Only one stretch of the data below is wanted: the lines from the one with "X0094273Y0161070D01*" through the one with "X0090572Y0154897D01*", repeated exactly.
══ Dataset ══
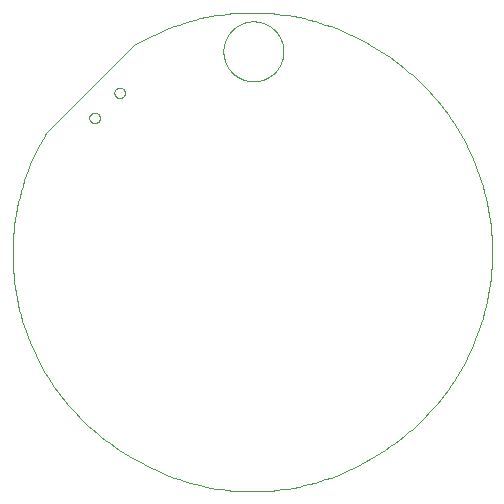
<source format=gko>
G75*
%MOIN*%
%OFA0B0*%
%FSLAX25Y25*%
%IPPOS*%
%LPD*%
%AMOC8*
5,1,8,0,0,1.08239X$1,22.5*
%
%ADD10C,0.00000*%
%ADD11C,0.00394*%
D10*
X0029704Y0140586D02*
X0029706Y0140670D01*
X0029712Y0140753D01*
X0029722Y0140836D01*
X0029736Y0140919D01*
X0029753Y0141001D01*
X0029775Y0141082D01*
X0029800Y0141161D01*
X0029829Y0141240D01*
X0029862Y0141317D01*
X0029898Y0141392D01*
X0029938Y0141466D01*
X0029981Y0141538D01*
X0030028Y0141607D01*
X0030078Y0141674D01*
X0030131Y0141739D01*
X0030187Y0141801D01*
X0030245Y0141861D01*
X0030307Y0141918D01*
X0030371Y0141971D01*
X0030438Y0142022D01*
X0030507Y0142069D01*
X0030578Y0142114D01*
X0030651Y0142154D01*
X0030726Y0142191D01*
X0030803Y0142225D01*
X0030881Y0142255D01*
X0030960Y0142281D01*
X0031041Y0142304D01*
X0031123Y0142322D01*
X0031205Y0142337D01*
X0031288Y0142348D01*
X0031371Y0142355D01*
X0031455Y0142358D01*
X0031539Y0142357D01*
X0031622Y0142352D01*
X0031706Y0142343D01*
X0031788Y0142330D01*
X0031870Y0142314D01*
X0031951Y0142293D01*
X0032032Y0142269D01*
X0032110Y0142241D01*
X0032188Y0142209D01*
X0032264Y0142173D01*
X0032338Y0142134D01*
X0032410Y0142092D01*
X0032480Y0142046D01*
X0032548Y0141997D01*
X0032613Y0141945D01*
X0032676Y0141890D01*
X0032736Y0141832D01*
X0032794Y0141771D01*
X0032848Y0141707D01*
X0032900Y0141641D01*
X0032948Y0141573D01*
X0032993Y0141502D01*
X0033034Y0141429D01*
X0033073Y0141355D01*
X0033107Y0141279D01*
X0033138Y0141201D01*
X0033165Y0141122D01*
X0033189Y0141041D01*
X0033208Y0140960D01*
X0033224Y0140878D01*
X0033236Y0140795D01*
X0033244Y0140711D01*
X0033248Y0140628D01*
X0033248Y0140544D01*
X0033244Y0140461D01*
X0033236Y0140377D01*
X0033224Y0140294D01*
X0033208Y0140212D01*
X0033189Y0140131D01*
X0033165Y0140050D01*
X0033138Y0139971D01*
X0033107Y0139893D01*
X0033073Y0139817D01*
X0033034Y0139743D01*
X0032993Y0139670D01*
X0032948Y0139599D01*
X0032900Y0139531D01*
X0032848Y0139465D01*
X0032794Y0139401D01*
X0032736Y0139340D01*
X0032676Y0139282D01*
X0032613Y0139227D01*
X0032548Y0139175D01*
X0032480Y0139126D01*
X0032410Y0139080D01*
X0032338Y0139038D01*
X0032264Y0138999D01*
X0032188Y0138963D01*
X0032110Y0138931D01*
X0032032Y0138903D01*
X0031951Y0138879D01*
X0031870Y0138858D01*
X0031788Y0138842D01*
X0031706Y0138829D01*
X0031622Y0138820D01*
X0031539Y0138815D01*
X0031455Y0138814D01*
X0031371Y0138817D01*
X0031288Y0138824D01*
X0031205Y0138835D01*
X0031123Y0138850D01*
X0031041Y0138868D01*
X0030960Y0138891D01*
X0030881Y0138917D01*
X0030803Y0138947D01*
X0030726Y0138981D01*
X0030651Y0139018D01*
X0030578Y0139058D01*
X0030507Y0139103D01*
X0030438Y0139150D01*
X0030371Y0139201D01*
X0030307Y0139254D01*
X0030245Y0139311D01*
X0030187Y0139371D01*
X0030131Y0139433D01*
X0030078Y0139498D01*
X0030028Y0139565D01*
X0029981Y0139634D01*
X0029938Y0139706D01*
X0029898Y0139780D01*
X0029862Y0139855D01*
X0029829Y0139932D01*
X0029800Y0140011D01*
X0029775Y0140090D01*
X0029753Y0140171D01*
X0029736Y0140253D01*
X0029722Y0140336D01*
X0029712Y0140419D01*
X0029706Y0140502D01*
X0029704Y0140586D01*
X0038056Y0148938D02*
X0038058Y0149022D01*
X0038064Y0149105D01*
X0038074Y0149188D01*
X0038088Y0149271D01*
X0038105Y0149353D01*
X0038127Y0149434D01*
X0038152Y0149513D01*
X0038181Y0149592D01*
X0038214Y0149669D01*
X0038250Y0149744D01*
X0038290Y0149818D01*
X0038333Y0149890D01*
X0038380Y0149959D01*
X0038430Y0150026D01*
X0038483Y0150091D01*
X0038539Y0150153D01*
X0038597Y0150213D01*
X0038659Y0150270D01*
X0038723Y0150323D01*
X0038790Y0150374D01*
X0038859Y0150421D01*
X0038930Y0150466D01*
X0039003Y0150506D01*
X0039078Y0150543D01*
X0039155Y0150577D01*
X0039233Y0150607D01*
X0039312Y0150633D01*
X0039393Y0150656D01*
X0039475Y0150674D01*
X0039557Y0150689D01*
X0039640Y0150700D01*
X0039723Y0150707D01*
X0039807Y0150710D01*
X0039891Y0150709D01*
X0039974Y0150704D01*
X0040058Y0150695D01*
X0040140Y0150682D01*
X0040222Y0150666D01*
X0040303Y0150645D01*
X0040384Y0150621D01*
X0040462Y0150593D01*
X0040540Y0150561D01*
X0040616Y0150525D01*
X0040690Y0150486D01*
X0040762Y0150444D01*
X0040832Y0150398D01*
X0040900Y0150349D01*
X0040965Y0150297D01*
X0041028Y0150242D01*
X0041088Y0150184D01*
X0041146Y0150123D01*
X0041200Y0150059D01*
X0041252Y0149993D01*
X0041300Y0149925D01*
X0041345Y0149854D01*
X0041386Y0149781D01*
X0041425Y0149707D01*
X0041459Y0149631D01*
X0041490Y0149553D01*
X0041517Y0149474D01*
X0041541Y0149393D01*
X0041560Y0149312D01*
X0041576Y0149230D01*
X0041588Y0149147D01*
X0041596Y0149063D01*
X0041600Y0148980D01*
X0041600Y0148896D01*
X0041596Y0148813D01*
X0041588Y0148729D01*
X0041576Y0148646D01*
X0041560Y0148564D01*
X0041541Y0148483D01*
X0041517Y0148402D01*
X0041490Y0148323D01*
X0041459Y0148245D01*
X0041425Y0148169D01*
X0041386Y0148095D01*
X0041345Y0148022D01*
X0041300Y0147951D01*
X0041252Y0147883D01*
X0041200Y0147817D01*
X0041146Y0147753D01*
X0041088Y0147692D01*
X0041028Y0147634D01*
X0040965Y0147579D01*
X0040900Y0147527D01*
X0040832Y0147478D01*
X0040762Y0147432D01*
X0040690Y0147390D01*
X0040616Y0147351D01*
X0040540Y0147315D01*
X0040462Y0147283D01*
X0040384Y0147255D01*
X0040303Y0147231D01*
X0040222Y0147210D01*
X0040140Y0147194D01*
X0040058Y0147181D01*
X0039974Y0147172D01*
X0039891Y0147167D01*
X0039807Y0147166D01*
X0039723Y0147169D01*
X0039640Y0147176D01*
X0039557Y0147187D01*
X0039475Y0147202D01*
X0039393Y0147220D01*
X0039312Y0147243D01*
X0039233Y0147269D01*
X0039155Y0147299D01*
X0039078Y0147333D01*
X0039003Y0147370D01*
X0038930Y0147410D01*
X0038859Y0147455D01*
X0038790Y0147502D01*
X0038723Y0147553D01*
X0038659Y0147606D01*
X0038597Y0147663D01*
X0038539Y0147723D01*
X0038483Y0147785D01*
X0038430Y0147850D01*
X0038380Y0147917D01*
X0038333Y0147986D01*
X0038290Y0148058D01*
X0038250Y0148132D01*
X0038214Y0148207D01*
X0038181Y0148284D01*
X0038152Y0148363D01*
X0038127Y0148442D01*
X0038105Y0148523D01*
X0038088Y0148605D01*
X0038074Y0148688D01*
X0038064Y0148771D01*
X0038058Y0148854D01*
X0038056Y0148938D01*
X0074420Y0162780D02*
X0074423Y0163025D01*
X0074432Y0163271D01*
X0074447Y0163516D01*
X0074468Y0163760D01*
X0074495Y0164004D01*
X0074528Y0164247D01*
X0074567Y0164490D01*
X0074612Y0164731D01*
X0074663Y0164971D01*
X0074720Y0165210D01*
X0074782Y0165447D01*
X0074851Y0165683D01*
X0074925Y0165917D01*
X0075005Y0166149D01*
X0075090Y0166379D01*
X0075181Y0166607D01*
X0075278Y0166832D01*
X0075380Y0167056D01*
X0075488Y0167276D01*
X0075601Y0167494D01*
X0075719Y0167709D01*
X0075843Y0167921D01*
X0075971Y0168130D01*
X0076105Y0168336D01*
X0076244Y0168538D01*
X0076388Y0168737D01*
X0076537Y0168932D01*
X0076690Y0169124D01*
X0076848Y0169312D01*
X0077010Y0169496D01*
X0077178Y0169675D01*
X0077349Y0169851D01*
X0077525Y0170022D01*
X0077704Y0170190D01*
X0077888Y0170352D01*
X0078076Y0170510D01*
X0078268Y0170663D01*
X0078463Y0170812D01*
X0078662Y0170956D01*
X0078864Y0171095D01*
X0079070Y0171229D01*
X0079279Y0171357D01*
X0079491Y0171481D01*
X0079706Y0171599D01*
X0079924Y0171712D01*
X0080144Y0171820D01*
X0080368Y0171922D01*
X0080593Y0172019D01*
X0080821Y0172110D01*
X0081051Y0172195D01*
X0081283Y0172275D01*
X0081517Y0172349D01*
X0081753Y0172418D01*
X0081990Y0172480D01*
X0082229Y0172537D01*
X0082469Y0172588D01*
X0082710Y0172633D01*
X0082953Y0172672D01*
X0083196Y0172705D01*
X0083440Y0172732D01*
X0083684Y0172753D01*
X0083929Y0172768D01*
X0084175Y0172777D01*
X0084420Y0172780D01*
X0084665Y0172777D01*
X0084911Y0172768D01*
X0085156Y0172753D01*
X0085400Y0172732D01*
X0085644Y0172705D01*
X0085887Y0172672D01*
X0086130Y0172633D01*
X0086371Y0172588D01*
X0086611Y0172537D01*
X0086850Y0172480D01*
X0087087Y0172418D01*
X0087323Y0172349D01*
X0087557Y0172275D01*
X0087789Y0172195D01*
X0088019Y0172110D01*
X0088247Y0172019D01*
X0088472Y0171922D01*
X0088696Y0171820D01*
X0088916Y0171712D01*
X0089134Y0171599D01*
X0089349Y0171481D01*
X0089561Y0171357D01*
X0089770Y0171229D01*
X0089976Y0171095D01*
X0090178Y0170956D01*
X0090377Y0170812D01*
X0090572Y0170663D01*
X0090764Y0170510D01*
X0090952Y0170352D01*
X0091136Y0170190D01*
X0091315Y0170022D01*
X0091491Y0169851D01*
X0091662Y0169675D01*
X0091830Y0169496D01*
X0091992Y0169312D01*
X0092150Y0169124D01*
X0092303Y0168932D01*
X0092452Y0168737D01*
X0092596Y0168538D01*
X0092735Y0168336D01*
X0092869Y0168130D01*
X0092997Y0167921D01*
X0093121Y0167709D01*
X0093239Y0167494D01*
X0093352Y0167276D01*
X0093460Y0167056D01*
X0093562Y0166832D01*
X0093659Y0166607D01*
X0093750Y0166379D01*
X0093835Y0166149D01*
X0093915Y0165917D01*
X0093989Y0165683D01*
X0094058Y0165447D01*
X0094120Y0165210D01*
X0094177Y0164971D01*
X0094228Y0164731D01*
X0094273Y0164490D01*
X0094312Y0164247D01*
X0094345Y0164004D01*
X0094372Y0163760D01*
X0094393Y0163516D01*
X0094408Y0163271D01*
X0094417Y0163025D01*
X0094420Y0162780D01*
X0094417Y0162535D01*
X0094408Y0162289D01*
X0094393Y0162044D01*
X0094372Y0161800D01*
X0094345Y0161556D01*
X0094312Y0161313D01*
X0094273Y0161070D01*
X0094228Y0160829D01*
X0094177Y0160589D01*
X0094120Y0160350D01*
X0094058Y0160113D01*
X0093989Y0159877D01*
X0093915Y0159643D01*
X0093835Y0159411D01*
X0093750Y0159181D01*
X0093659Y0158953D01*
X0093562Y0158728D01*
X0093460Y0158504D01*
X0093352Y0158284D01*
X0093239Y0158066D01*
X0093121Y0157851D01*
X0092997Y0157639D01*
X0092869Y0157430D01*
X0092735Y0157224D01*
X0092596Y0157022D01*
X0092452Y0156823D01*
X0092303Y0156628D01*
X0092150Y0156436D01*
X0091992Y0156248D01*
X0091830Y0156064D01*
X0091662Y0155885D01*
X0091491Y0155709D01*
X0091315Y0155538D01*
X0091136Y0155370D01*
X0090952Y0155208D01*
X0090764Y0155050D01*
X0090572Y0154897D01*
X0090377Y0154748D01*
X0090178Y0154604D01*
X0089976Y0154465D01*
X0089770Y0154331D01*
X0089561Y0154203D01*
X0089349Y0154079D01*
X0089134Y0153961D01*
X0088916Y0153848D01*
X0088696Y0153740D01*
X0088472Y0153638D01*
X0088247Y0153541D01*
X0088019Y0153450D01*
X0087789Y0153365D01*
X0087557Y0153285D01*
X0087323Y0153211D01*
X0087087Y0153142D01*
X0086850Y0153080D01*
X0086611Y0153023D01*
X0086371Y0152972D01*
X0086130Y0152927D01*
X0085887Y0152888D01*
X0085644Y0152855D01*
X0085400Y0152828D01*
X0085156Y0152807D01*
X0084911Y0152792D01*
X0084665Y0152783D01*
X0084420Y0152780D01*
X0084175Y0152783D01*
X0083929Y0152792D01*
X0083684Y0152807D01*
X0083440Y0152828D01*
X0083196Y0152855D01*
X0082953Y0152888D01*
X0082710Y0152927D01*
X0082469Y0152972D01*
X0082229Y0153023D01*
X0081990Y0153080D01*
X0081753Y0153142D01*
X0081517Y0153211D01*
X0081283Y0153285D01*
X0081051Y0153365D01*
X0080821Y0153450D01*
X0080593Y0153541D01*
X0080368Y0153638D01*
X0080144Y0153740D01*
X0079924Y0153848D01*
X0079706Y0153961D01*
X0079491Y0154079D01*
X0079279Y0154203D01*
X0079070Y0154331D01*
X0078864Y0154465D01*
X0078662Y0154604D01*
X0078463Y0154748D01*
X0078268Y0154897D01*
X0078076Y0155050D01*
X0077888Y0155208D01*
X0077704Y0155370D01*
X0077525Y0155538D01*
X0077349Y0155709D01*
X0077178Y0155885D01*
X0077010Y0156064D01*
X0076848Y0156248D01*
X0076690Y0156436D01*
X0076537Y0156628D01*
X0076388Y0156823D01*
X0076244Y0157022D01*
X0076105Y0157224D01*
X0075971Y0157430D01*
X0075843Y0157639D01*
X0075719Y0157851D01*
X0075601Y0158066D01*
X0075488Y0158284D01*
X0075380Y0158504D01*
X0075278Y0158728D01*
X0075181Y0158953D01*
X0075090Y0159181D01*
X0075005Y0159411D01*
X0074925Y0159643D01*
X0074851Y0159877D01*
X0074782Y0160113D01*
X0074720Y0160350D01*
X0074663Y0160589D01*
X0074612Y0160829D01*
X0074567Y0161070D01*
X0074528Y0161313D01*
X0074495Y0161556D01*
X0074468Y0161800D01*
X0074447Y0162044D01*
X0074432Y0162289D01*
X0074423Y0162535D01*
X0074420Y0162780D01*
D11*
X0044643Y0027018D02*
X0046230Y0026091D01*
X0047839Y0025201D01*
X0049468Y0024351D01*
X0051118Y0023540D01*
X0052786Y0022769D01*
X0054473Y0022038D01*
X0056177Y0021349D01*
X0057896Y0020700D01*
X0059631Y0020093D01*
X0061380Y0019527D01*
X0063143Y0019004D01*
X0064917Y0018524D01*
X0066702Y0018086D01*
X0068497Y0017691D01*
X0070301Y0017340D01*
X0072114Y0017032D01*
X0073933Y0016768D01*
X0075757Y0016547D01*
X0077587Y0016371D01*
X0079420Y0016238D01*
X0081256Y0016150D01*
X0083094Y0016106D01*
X0084932Y0016106D01*
X0086770Y0016150D01*
X0088606Y0016238D01*
X0090439Y0016371D01*
X0092269Y0016547D01*
X0094093Y0016768D01*
X0095912Y0017032D01*
X0097725Y0017340D01*
X0099529Y0017691D01*
X0101324Y0018086D01*
X0103109Y0018524D01*
X0104883Y0019004D01*
X0106646Y0019527D01*
X0108395Y0020093D01*
X0110130Y0020700D01*
X0111849Y0021349D01*
X0113553Y0022038D01*
X0115240Y0022769D01*
X0116908Y0023540D01*
X0118558Y0024351D01*
X0120187Y0025201D01*
X0121796Y0026091D01*
X0123383Y0027018D01*
X0123383Y0027019D02*
X0125058Y0027974D01*
X0126709Y0028970D01*
X0128335Y0030006D01*
X0129935Y0031081D01*
X0131508Y0032196D01*
X0133053Y0033348D01*
X0134570Y0034538D01*
X0136058Y0035765D01*
X0137514Y0037028D01*
X0138940Y0038326D01*
X0140333Y0039658D01*
X0141693Y0041025D01*
X0143020Y0042424D01*
X0144312Y0043855D01*
X0145568Y0045317D01*
X0146788Y0046810D01*
X0147971Y0048332D01*
X0149117Y0049883D01*
X0150224Y0051461D01*
X0151293Y0053066D01*
X0152322Y0054696D01*
X0153310Y0056351D01*
X0154258Y0058030D01*
X0155165Y0059732D01*
X0156029Y0061455D01*
X0156851Y0063199D01*
X0157631Y0064962D01*
X0158366Y0066744D01*
X0159058Y0068544D01*
X0159706Y0070359D01*
X0160309Y0072191D01*
X0160867Y0074036D01*
X0161380Y0075894D01*
X0161847Y0077765D01*
X0162269Y0079646D01*
X0162644Y0081537D01*
X0162972Y0083437D01*
X0163254Y0085344D01*
X0163490Y0087258D01*
X0163678Y0089176D01*
X0163820Y0091099D01*
X0163914Y0093025D01*
X0163961Y0094952D01*
X0163961Y0096880D01*
X0163914Y0098807D01*
X0163820Y0100733D01*
X0163678Y0102656D01*
X0163490Y0104574D01*
X0163254Y0106488D01*
X0162972Y0108395D01*
X0162644Y0110295D01*
X0162269Y0112186D01*
X0161847Y0114067D01*
X0161380Y0115938D01*
X0160867Y0117796D01*
X0160309Y0119641D01*
X0159706Y0121473D01*
X0159058Y0123288D01*
X0158366Y0125088D01*
X0157631Y0126870D01*
X0156851Y0128633D01*
X0156029Y0130377D01*
X0155165Y0132100D01*
X0154258Y0133802D01*
X0153310Y0135481D01*
X0152322Y0137136D01*
X0151293Y0138766D01*
X0150224Y0140371D01*
X0149117Y0141949D01*
X0147971Y0143500D01*
X0146788Y0145022D01*
X0145568Y0146515D01*
X0144312Y0147977D01*
X0143020Y0149408D01*
X0141693Y0150807D01*
X0140333Y0152174D01*
X0138940Y0153506D01*
X0137514Y0154804D01*
X0136058Y0156067D01*
X0134570Y0157294D01*
X0133053Y0158484D01*
X0131508Y0159636D01*
X0129935Y0160751D01*
X0128335Y0161826D01*
X0126709Y0162862D01*
X0125058Y0163858D01*
X0123383Y0164813D01*
X0123383Y0164814D02*
X0121796Y0165741D01*
X0120187Y0166631D01*
X0118558Y0167481D01*
X0116908Y0168292D01*
X0115240Y0169063D01*
X0113553Y0169794D01*
X0111849Y0170483D01*
X0110130Y0171132D01*
X0108395Y0171739D01*
X0106646Y0172305D01*
X0104883Y0172828D01*
X0103109Y0173308D01*
X0101324Y0173746D01*
X0099529Y0174141D01*
X0097725Y0174492D01*
X0095912Y0174800D01*
X0094093Y0175064D01*
X0092269Y0175285D01*
X0090439Y0175461D01*
X0088606Y0175594D01*
X0086770Y0175682D01*
X0084932Y0175726D01*
X0083094Y0175726D01*
X0081256Y0175682D01*
X0079420Y0175594D01*
X0077587Y0175461D01*
X0075757Y0175285D01*
X0073933Y0175064D01*
X0072114Y0174800D01*
X0070301Y0174492D01*
X0068497Y0174141D01*
X0066702Y0173746D01*
X0064917Y0173308D01*
X0063143Y0172828D01*
X0061380Y0172305D01*
X0059631Y0171739D01*
X0057896Y0171132D01*
X0056177Y0170483D01*
X0054473Y0169794D01*
X0052786Y0169063D01*
X0051118Y0168292D01*
X0049468Y0167481D01*
X0047839Y0166631D01*
X0046230Y0165741D01*
X0044643Y0164814D01*
X0015115Y0135286D01*
X0015116Y0135285D02*
X0014166Y0133643D01*
X0013256Y0131977D01*
X0012387Y0130291D01*
X0011559Y0128583D01*
X0010773Y0126856D01*
X0010029Y0125110D01*
X0009328Y0123347D01*
X0008670Y0121567D01*
X0008055Y0119771D01*
X0007484Y0117961D01*
X0006958Y0116138D01*
X0006476Y0114303D01*
X0006039Y0112456D01*
X0005646Y0110600D01*
X0005300Y0108734D01*
X0004998Y0106860D01*
X0004742Y0104980D01*
X0004532Y0103094D01*
X0004369Y0101203D01*
X0004251Y0099309D01*
X0004179Y0097413D01*
X0004153Y0095515D01*
X0004174Y0093618D01*
X0004240Y0091721D01*
X0004353Y0089827D01*
X0004512Y0087936D01*
X0004717Y0086049D01*
X0004967Y0084168D01*
X0005263Y0082294D01*
X0005605Y0080427D01*
X0005992Y0078570D01*
X0006425Y0076722D01*
X0006902Y0074885D01*
X0007423Y0073060D01*
X0007989Y0071249D01*
X0008599Y0069452D01*
X0009252Y0067670D01*
X0009948Y0065905D01*
X0010687Y0064157D01*
X0011469Y0062428D01*
X0012292Y0060718D01*
X0013156Y0059029D01*
X0014062Y0057361D01*
X0015008Y0055716D01*
X0015993Y0054094D01*
X0017018Y0052497D01*
X0018081Y0050925D01*
X0019182Y0049379D01*
X0020320Y0047861D01*
X0021495Y0046371D01*
X0022706Y0044910D01*
X0023952Y0043478D01*
X0025233Y0042078D01*
X0026547Y0040709D01*
X0027894Y0039372D01*
X0029273Y0038069D01*
X0030684Y0036799D01*
X0032125Y0035565D01*
X0033595Y0034365D01*
X0035095Y0033202D01*
X0036622Y0032076D01*
X0038176Y0030987D01*
X0039756Y0029936D01*
X0041362Y0028924D01*
X0042991Y0027951D01*
X0044644Y0027018D01*
M02*

</source>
═══
Written response ->
X0094273Y0161070D01*
X0094228Y0160829D01*
X0094177Y0160589D01*
X0094120Y0160350D01*
X0094058Y0160113D01*
X0093989Y0159877D01*
X0093915Y0159643D01*
X0093835Y0159411D01*
X0093750Y0159181D01*
X0093659Y0158953D01*
X0093562Y0158728D01*
X0093460Y0158504D01*
X0093352Y0158284D01*
X0093239Y0158066D01*
X0093121Y0157851D01*
X0092997Y0157639D01*
X0092869Y0157430D01*
X0092735Y0157224D01*
X0092596Y0157022D01*
X0092452Y0156823D01*
X0092303Y0156628D01*
X0092150Y0156436D01*
X0091992Y0156248D01*
X0091830Y0156064D01*
X0091662Y0155885D01*
X0091491Y0155709D01*
X0091315Y0155538D01*
X0091136Y0155370D01*
X0090952Y0155208D01*
X0090764Y0155050D01*
X0090572Y0154897D01*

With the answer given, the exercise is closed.